Outranciers, nihilistes et radicaux... Focus sur "Destruction Babies" et "Becoming Father", deux films de Tetsuya Mariko qui portent un regard percutant sur la jeunesse japonaise.
Deux films inédits de Tetsuya Mariko à découvrir
Inédits en France, Destruction Babies (2016) et Becoming Father (2018) sont distribués dans quelques salles par Capricci. Ces deux longs-métrages permettent de faire connaissance avec Tetsuya Mariko, jeune cinéaste japonais radical et singulier.
Le premier débute à Mitsuhama, le port principal de Matsuyama, dans le sud du Japon. Orphelin, Shota (Nijirô Murakami) assiste avec impuissance au départ de son grand frère Taira (Yûya Yagira) pour la ville. Ce dernier n'a qu'une idée en tête : se battre avec tous les hommes qu'il croise, seuls ou en bande. Dans cette quête étrange, il rencontre Yuya (Masaki Suda), un adolescent lâche qui pense pouvoir se servir de lui pour faire régner la terreur, et Nana (Nana Komatsu), une voleuse qui se retrouve entraînée malgré elle dans une escalade de violence.
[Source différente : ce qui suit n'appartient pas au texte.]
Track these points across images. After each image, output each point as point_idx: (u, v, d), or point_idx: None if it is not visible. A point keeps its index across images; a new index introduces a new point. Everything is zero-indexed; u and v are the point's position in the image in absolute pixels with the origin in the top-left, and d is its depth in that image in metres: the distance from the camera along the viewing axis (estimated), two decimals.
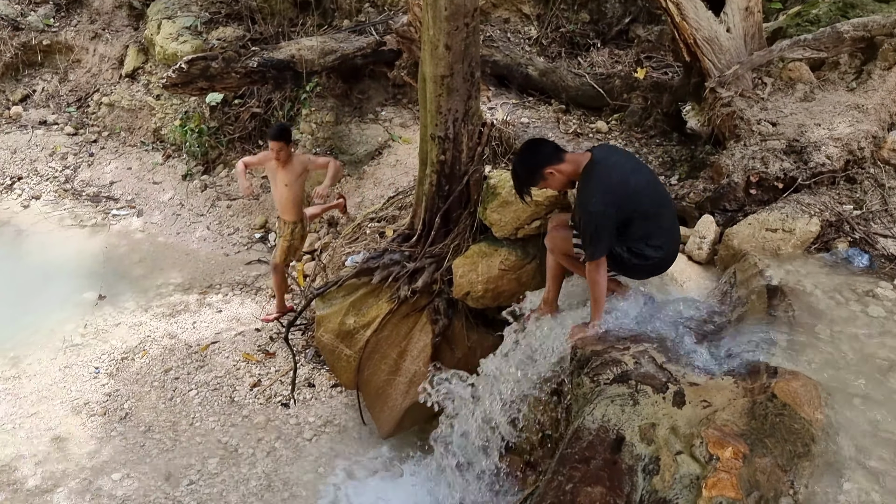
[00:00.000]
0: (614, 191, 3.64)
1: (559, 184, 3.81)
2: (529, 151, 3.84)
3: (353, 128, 8.55)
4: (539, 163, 3.75)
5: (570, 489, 2.54)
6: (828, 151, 4.35)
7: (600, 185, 3.64)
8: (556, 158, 3.73)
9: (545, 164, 3.73)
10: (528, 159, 3.79)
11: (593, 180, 3.65)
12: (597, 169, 3.68)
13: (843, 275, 3.96)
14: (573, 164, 3.74)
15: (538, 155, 3.77)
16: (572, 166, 3.73)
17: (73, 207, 9.33)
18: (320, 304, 6.06)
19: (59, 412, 6.20)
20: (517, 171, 3.87)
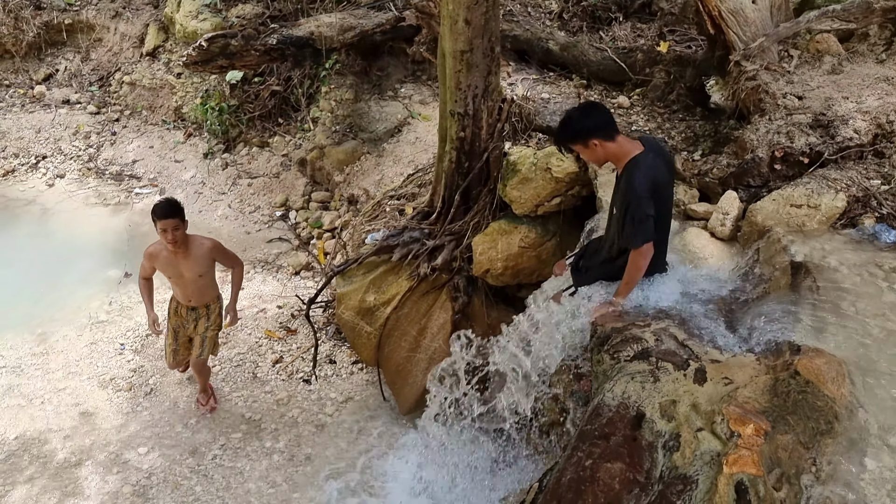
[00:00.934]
0: (659, 188, 3.63)
1: (596, 158, 3.72)
2: (586, 113, 3.70)
3: (373, 105, 8.52)
4: (589, 129, 3.61)
5: (589, 465, 2.54)
6: (855, 125, 4.26)
7: (650, 177, 3.59)
8: (607, 134, 3.62)
9: (594, 133, 3.60)
10: (581, 121, 3.65)
11: (643, 171, 3.58)
12: (648, 160, 3.62)
13: (869, 251, 3.89)
14: (620, 147, 3.64)
15: (592, 121, 3.63)
16: (619, 149, 3.63)
17: (96, 186, 9.42)
18: (340, 281, 6.09)
19: (86, 387, 6.32)
20: (566, 125, 3.72)
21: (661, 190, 3.68)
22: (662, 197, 3.69)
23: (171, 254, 5.12)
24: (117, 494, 5.36)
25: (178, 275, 5.28)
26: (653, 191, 3.58)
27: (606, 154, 3.65)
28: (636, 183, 3.56)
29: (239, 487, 5.43)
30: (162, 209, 4.94)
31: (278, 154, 9.22)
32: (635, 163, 3.61)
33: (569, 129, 3.69)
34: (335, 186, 8.37)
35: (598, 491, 2.43)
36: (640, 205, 3.54)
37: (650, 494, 2.40)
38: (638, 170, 3.58)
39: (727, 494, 2.29)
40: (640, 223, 3.57)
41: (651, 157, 3.65)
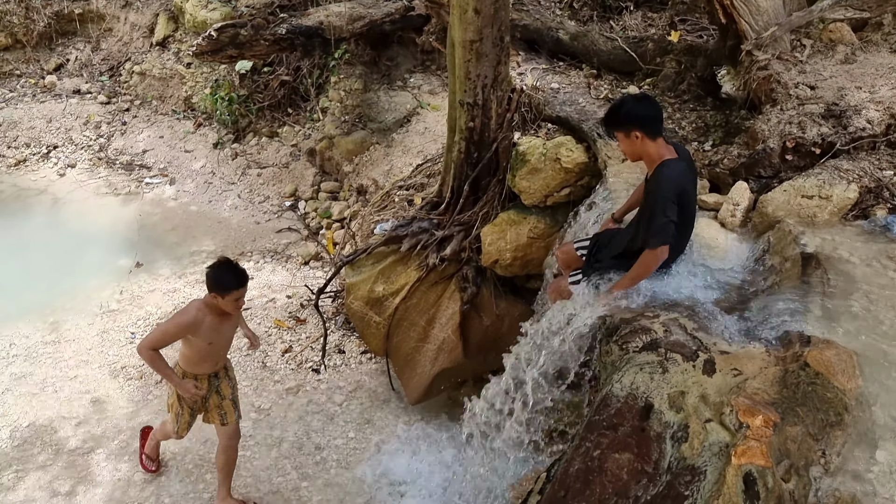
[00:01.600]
0: (685, 196, 3.64)
1: (633, 150, 3.70)
2: (637, 102, 3.70)
3: (382, 95, 8.51)
4: (636, 120, 3.60)
5: (597, 455, 2.55)
6: (868, 115, 4.22)
7: (676, 180, 3.60)
8: (651, 130, 3.60)
9: (640, 125, 3.59)
10: (634, 108, 3.64)
11: (671, 174, 3.59)
12: (681, 167, 3.64)
13: (881, 242, 3.86)
14: (658, 149, 3.64)
15: (643, 111, 3.62)
16: (656, 150, 3.63)
17: (107, 176, 9.46)
18: (350, 271, 6.11)
19: (97, 376, 6.37)
20: (617, 108, 3.70)
21: (687, 197, 3.69)
22: (687, 205, 3.70)
23: (219, 320, 4.43)
24: (129, 481, 5.40)
25: (222, 339, 4.61)
26: (679, 197, 3.58)
27: (645, 150, 3.65)
28: (664, 186, 3.56)
29: (248, 476, 5.46)
30: (239, 276, 4.25)
31: (287, 144, 9.23)
32: (667, 166, 3.61)
33: (618, 113, 3.68)
34: (344, 177, 8.38)
35: (605, 481, 2.43)
36: (666, 207, 3.54)
37: (658, 485, 2.40)
38: (669, 173, 3.59)
39: (735, 486, 2.29)
40: (662, 225, 3.57)
41: (682, 165, 3.67)
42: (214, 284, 4.22)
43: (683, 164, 3.69)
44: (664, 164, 3.62)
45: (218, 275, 4.23)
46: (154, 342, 4.42)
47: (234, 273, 4.23)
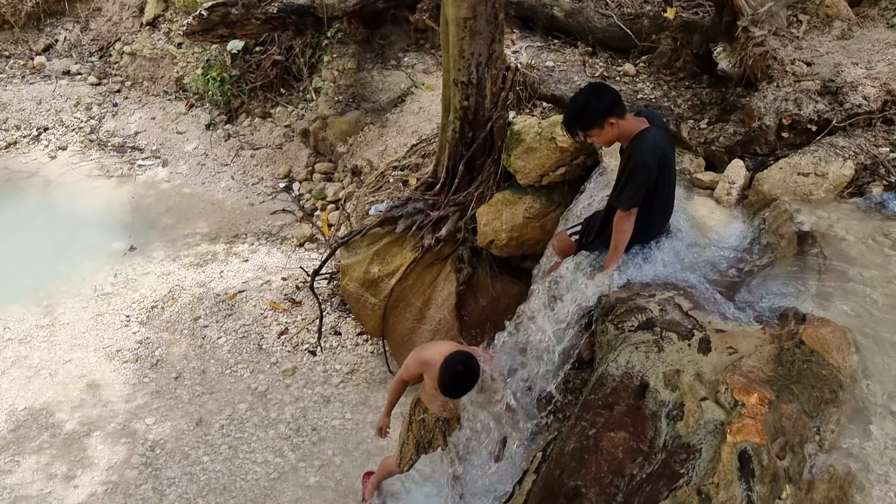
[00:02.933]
0: (664, 161, 3.63)
1: (610, 137, 3.68)
2: (598, 94, 3.64)
3: (376, 74, 8.43)
4: (605, 110, 3.57)
5: (593, 434, 2.55)
6: (865, 91, 4.19)
7: (655, 145, 3.59)
8: (620, 110, 3.59)
9: (610, 113, 3.56)
10: (597, 102, 3.59)
11: (649, 140, 3.58)
12: (653, 132, 3.62)
13: (876, 220, 3.86)
14: (630, 124, 3.62)
15: (606, 101, 3.58)
16: (628, 126, 3.61)
17: (99, 158, 9.39)
18: (345, 253, 6.08)
19: (92, 359, 6.36)
20: (586, 108, 3.63)
21: (667, 161, 3.69)
22: (666, 169, 3.70)
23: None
24: (126, 464, 5.42)
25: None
26: (659, 161, 3.57)
27: (620, 132, 3.61)
28: (646, 151, 3.56)
29: (246, 457, 5.48)
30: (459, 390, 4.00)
31: (281, 125, 9.16)
32: (643, 136, 3.59)
33: (589, 112, 3.61)
34: (338, 157, 8.33)
35: (601, 460, 2.43)
36: (644, 172, 3.55)
37: (653, 463, 2.40)
38: (645, 142, 3.57)
39: (731, 463, 2.29)
40: (637, 189, 3.58)
41: (660, 132, 3.65)
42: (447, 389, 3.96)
43: (661, 131, 3.68)
44: (642, 133, 3.60)
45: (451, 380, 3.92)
46: (401, 373, 4.50)
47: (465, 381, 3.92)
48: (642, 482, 2.33)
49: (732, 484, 2.21)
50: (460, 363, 3.80)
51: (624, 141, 3.67)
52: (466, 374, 3.83)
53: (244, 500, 5.17)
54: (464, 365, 3.80)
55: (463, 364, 3.81)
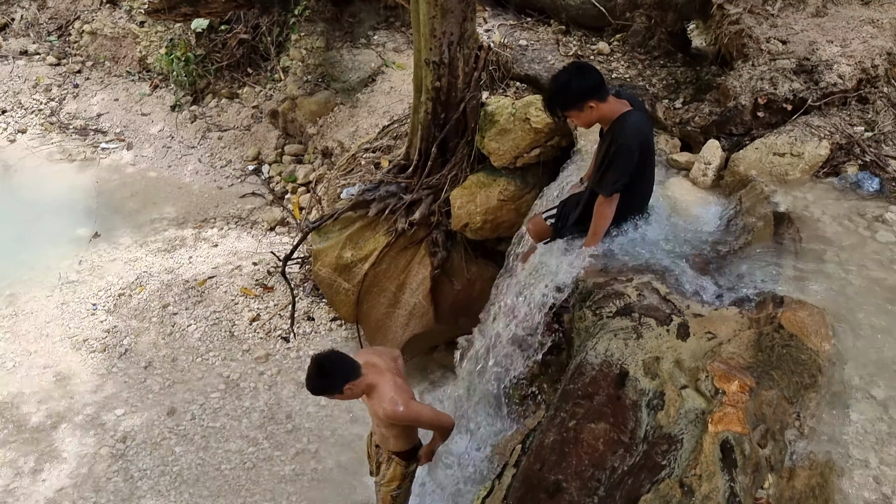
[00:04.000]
0: (645, 139, 3.58)
1: (589, 120, 3.58)
2: (581, 74, 3.50)
3: (345, 53, 8.25)
4: (587, 92, 3.45)
5: (573, 426, 2.50)
6: (840, 70, 4.17)
7: (638, 129, 3.53)
8: (602, 94, 3.49)
9: (591, 95, 3.45)
10: (579, 83, 3.46)
11: (631, 123, 3.51)
12: (635, 115, 3.55)
13: (852, 200, 3.84)
14: (611, 107, 3.52)
15: (589, 82, 3.47)
16: (610, 109, 3.52)
17: (60, 141, 9.11)
18: (316, 237, 5.97)
19: (58, 349, 6.20)
20: (566, 88, 3.50)
21: (648, 146, 3.64)
22: (648, 154, 3.65)
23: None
24: (95, 456, 5.30)
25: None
26: (641, 146, 3.51)
27: (600, 115, 3.52)
28: (627, 136, 3.48)
29: (219, 447, 5.39)
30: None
31: (248, 106, 8.95)
32: (625, 119, 3.51)
33: (570, 93, 3.49)
34: (308, 139, 8.16)
35: (582, 452, 2.39)
36: (626, 156, 3.47)
37: (635, 455, 2.36)
38: (628, 125, 3.49)
39: (713, 454, 2.26)
40: (620, 174, 3.50)
41: (641, 115, 3.59)
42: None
43: (642, 115, 3.62)
44: (624, 116, 3.51)
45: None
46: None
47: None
48: (624, 475, 2.29)
49: (715, 475, 2.18)
50: (313, 360, 3.48)
51: (605, 124, 3.59)
52: (312, 372, 3.47)
53: (219, 491, 5.09)
54: (314, 362, 3.47)
55: (314, 361, 3.48)
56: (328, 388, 3.48)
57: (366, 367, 3.52)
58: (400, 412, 3.44)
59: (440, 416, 3.64)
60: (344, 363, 3.46)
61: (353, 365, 3.45)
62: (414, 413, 3.51)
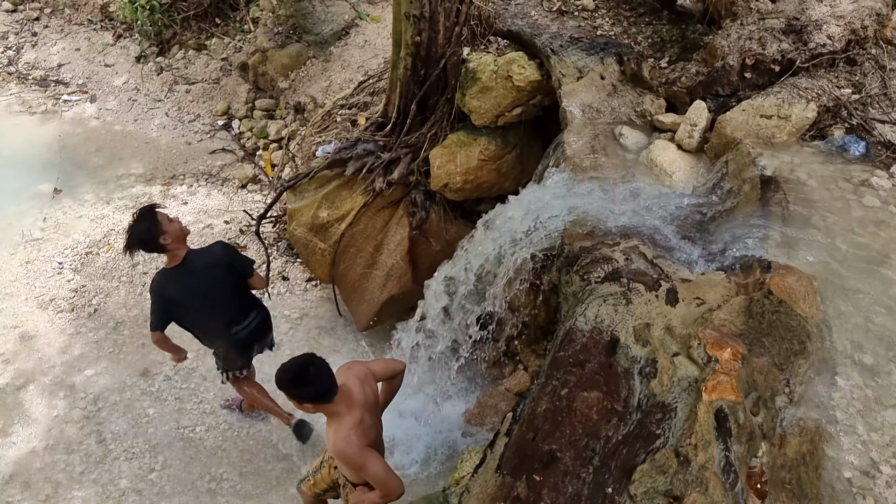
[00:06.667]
0: (162, 291, 4.30)
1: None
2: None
3: (317, 4, 7.97)
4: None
5: (565, 394, 2.46)
6: (829, 31, 4.10)
7: (159, 282, 4.28)
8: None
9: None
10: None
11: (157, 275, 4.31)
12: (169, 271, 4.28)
13: (838, 163, 3.82)
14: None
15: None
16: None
17: (19, 93, 8.73)
18: (291, 196, 5.81)
19: (23, 309, 6.02)
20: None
21: (169, 298, 4.23)
22: (172, 304, 4.27)
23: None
24: (66, 418, 5.19)
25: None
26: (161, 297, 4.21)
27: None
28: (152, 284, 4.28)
29: (194, 408, 5.31)
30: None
31: (217, 58, 8.65)
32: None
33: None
34: (280, 93, 7.92)
35: (575, 422, 2.35)
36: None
37: (629, 424, 2.33)
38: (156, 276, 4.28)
39: (707, 423, 2.24)
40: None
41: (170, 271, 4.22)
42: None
43: (175, 270, 4.19)
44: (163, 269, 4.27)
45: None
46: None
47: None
48: (618, 444, 2.27)
49: (710, 445, 2.16)
50: (301, 360, 3.26)
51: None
52: (292, 370, 3.24)
53: (195, 454, 5.03)
54: (301, 362, 3.24)
55: (302, 361, 3.26)
56: (295, 395, 3.23)
57: (342, 394, 3.26)
58: (349, 453, 3.19)
59: (390, 478, 3.25)
60: (326, 381, 3.19)
61: (331, 386, 3.19)
62: (362, 461, 3.21)
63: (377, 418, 3.52)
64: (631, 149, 4.37)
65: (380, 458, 3.28)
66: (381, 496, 3.28)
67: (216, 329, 4.43)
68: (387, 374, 3.67)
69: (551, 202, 4.02)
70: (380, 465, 3.24)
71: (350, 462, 3.23)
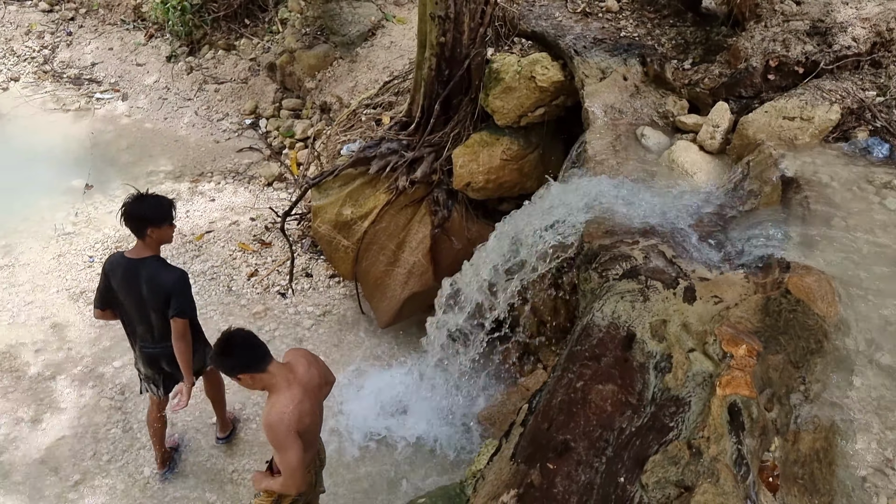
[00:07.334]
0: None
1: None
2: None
3: (345, 6, 8.08)
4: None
5: (580, 387, 2.50)
6: (854, 33, 4.09)
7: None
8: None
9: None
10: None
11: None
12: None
13: (860, 166, 3.81)
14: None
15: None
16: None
17: (54, 90, 8.95)
18: (316, 194, 5.91)
19: (55, 301, 6.17)
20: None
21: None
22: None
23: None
24: (95, 407, 5.32)
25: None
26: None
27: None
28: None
29: None
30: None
31: (246, 58, 8.79)
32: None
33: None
34: (307, 93, 8.04)
35: (590, 413, 2.39)
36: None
37: (642, 416, 2.37)
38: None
39: (720, 416, 2.27)
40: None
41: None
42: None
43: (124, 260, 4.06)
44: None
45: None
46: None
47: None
48: (632, 436, 2.30)
49: (723, 437, 2.19)
50: (223, 334, 3.26)
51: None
52: (217, 345, 3.25)
53: (215, 443, 5.12)
54: (223, 336, 3.25)
55: (223, 335, 3.26)
56: (224, 367, 3.26)
57: (281, 367, 3.27)
58: (275, 428, 3.14)
59: (297, 474, 3.19)
60: (251, 350, 3.21)
61: (259, 356, 3.21)
62: (284, 443, 3.15)
63: (317, 407, 3.45)
64: (653, 149, 4.39)
65: (300, 452, 3.20)
66: (281, 486, 3.26)
67: (130, 334, 4.34)
68: (324, 377, 3.64)
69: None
70: (296, 457, 3.17)
71: (274, 439, 3.18)
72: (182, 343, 4.07)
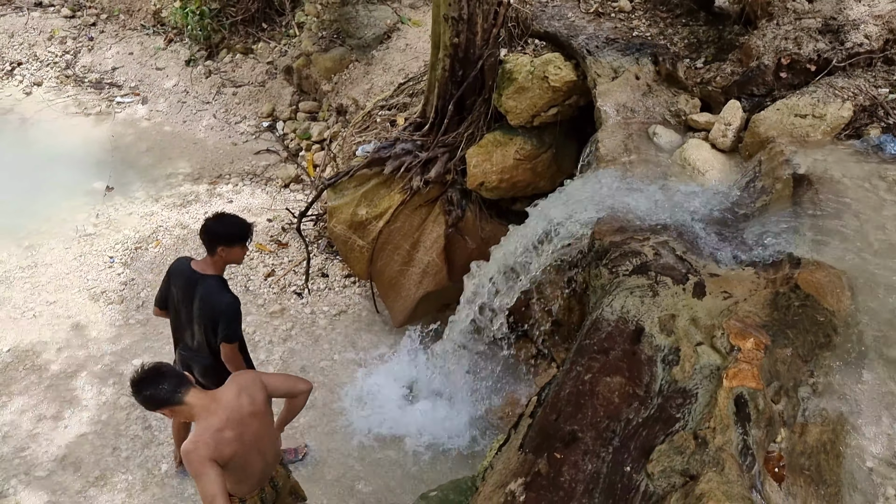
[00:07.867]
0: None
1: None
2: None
3: (361, 9, 8.16)
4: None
5: (588, 379, 2.53)
6: (867, 30, 4.09)
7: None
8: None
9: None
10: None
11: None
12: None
13: (873, 162, 3.80)
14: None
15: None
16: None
17: (76, 94, 9.11)
18: (331, 194, 5.98)
19: (77, 300, 6.29)
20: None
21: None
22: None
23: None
24: (114, 405, 5.41)
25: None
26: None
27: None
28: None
29: None
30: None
31: (263, 61, 8.91)
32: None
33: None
34: (323, 96, 8.13)
35: (597, 404, 2.42)
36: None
37: (650, 408, 2.40)
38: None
39: (727, 408, 2.29)
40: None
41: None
42: None
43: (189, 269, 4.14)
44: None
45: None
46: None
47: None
48: (638, 427, 2.33)
49: (729, 428, 2.21)
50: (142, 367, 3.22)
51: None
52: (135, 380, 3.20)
53: None
54: (142, 370, 3.21)
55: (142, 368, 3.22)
56: (143, 404, 3.20)
57: (202, 397, 3.20)
58: (188, 456, 3.09)
59: (216, 501, 3.06)
60: (159, 386, 3.13)
61: (169, 391, 3.12)
62: (198, 472, 3.07)
63: (248, 436, 3.30)
64: (665, 148, 4.41)
65: (217, 479, 3.08)
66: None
67: (175, 336, 4.41)
68: (284, 390, 3.61)
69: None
70: (212, 486, 3.05)
71: (188, 466, 3.13)
72: (232, 367, 4.09)
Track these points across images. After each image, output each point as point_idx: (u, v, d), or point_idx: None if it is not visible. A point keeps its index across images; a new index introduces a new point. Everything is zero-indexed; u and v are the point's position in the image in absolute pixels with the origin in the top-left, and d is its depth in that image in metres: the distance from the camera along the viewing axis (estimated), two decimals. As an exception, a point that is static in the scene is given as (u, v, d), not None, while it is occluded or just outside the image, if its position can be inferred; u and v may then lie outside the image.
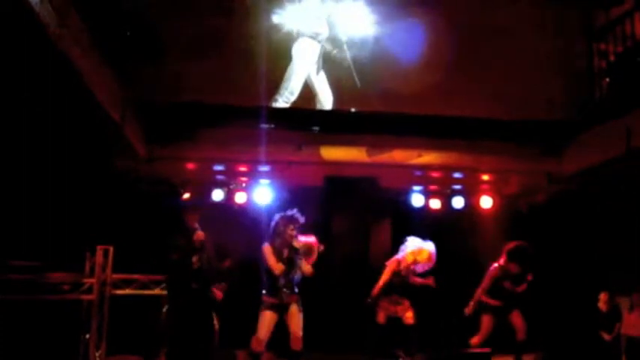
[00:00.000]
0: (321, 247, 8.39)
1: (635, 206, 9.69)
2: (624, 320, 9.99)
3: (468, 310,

Adaptation du manga I Became a Father d'Hideki Arai, le second adopte le point de vue de Miyamoto (Sōsuke Ikematsu). Cet employé d'une entreprise de papeterie est amoureux de Yasuko (Yû Aoi). Le jeune homme fait donc tout pour se faire accepter par sa famille. Lorsqu'elle tombe enceinte, il promet d'être un père exemplaire. Peu de temps après, Yasuko est victime d'un viol. Présent au moment des faits mais inconscient, Yasuko ne sait pas comment réagir. Il jure de venger sa petite amie.
Une jeunesse en pleine explosion
Adepte de la caméra à l'épaule et des longs plans sur des personnages en mouvement et filmés de dos, Tetsuya Mariko désarçonne le spectateur en faisant durer les séquences d'errance dans Destruction Babies. Des moments de flottement qu'il casse avec l'arrivée furieuse de la violence dans le champ, qu'il capte toujours frontalement. La peau se déchire, les os se brisent et les dents tombent dans des scènes parfois insoutenables, qui font incontestablement partie des images les plus mémorables vues à l'écran cette année.

Sans la juger, Tetsuya Mariko filme une partie de la jeunesse, égarée et sans limite, quelque part entre Kids Return de Takeshi Kitano et Crows Zero de Takashi Miike. C'est également le cas dans Becoming Father, qui adopte néanmoins une structure différente et dont les péripéties favorisent davantage l'attachement aux deux personnages principaux, Yasuko et Miyamoto. L'utilisation de flashbacks renforce par exemple l'envie de savoir comment ils ont été brisés et surtout l'envie de les voir s'extirper de l'enfer qu'ils traversent.
Le réalisateur se penche sur la pression sociale, l'étouffement qu'elle provoque, l'incapacité à réagir face à la violence ou au contraire la possibilité de l'embrasser jusqu'à sombrer dans l'autodestruction. Des thématiques abordées avec un jusqu'au-boutisme rare, dont la douleur fait finalement un bien fou, même si elle peut être difficilement supportable. Un parti pris qui ne fera probablement pas l'unanimité, mais qui mérite en tout cas le déplacement sans hésitation.
Destruction Babies et Becoming Father sont à découvrir au cinéma dès le 27 juillet 2022.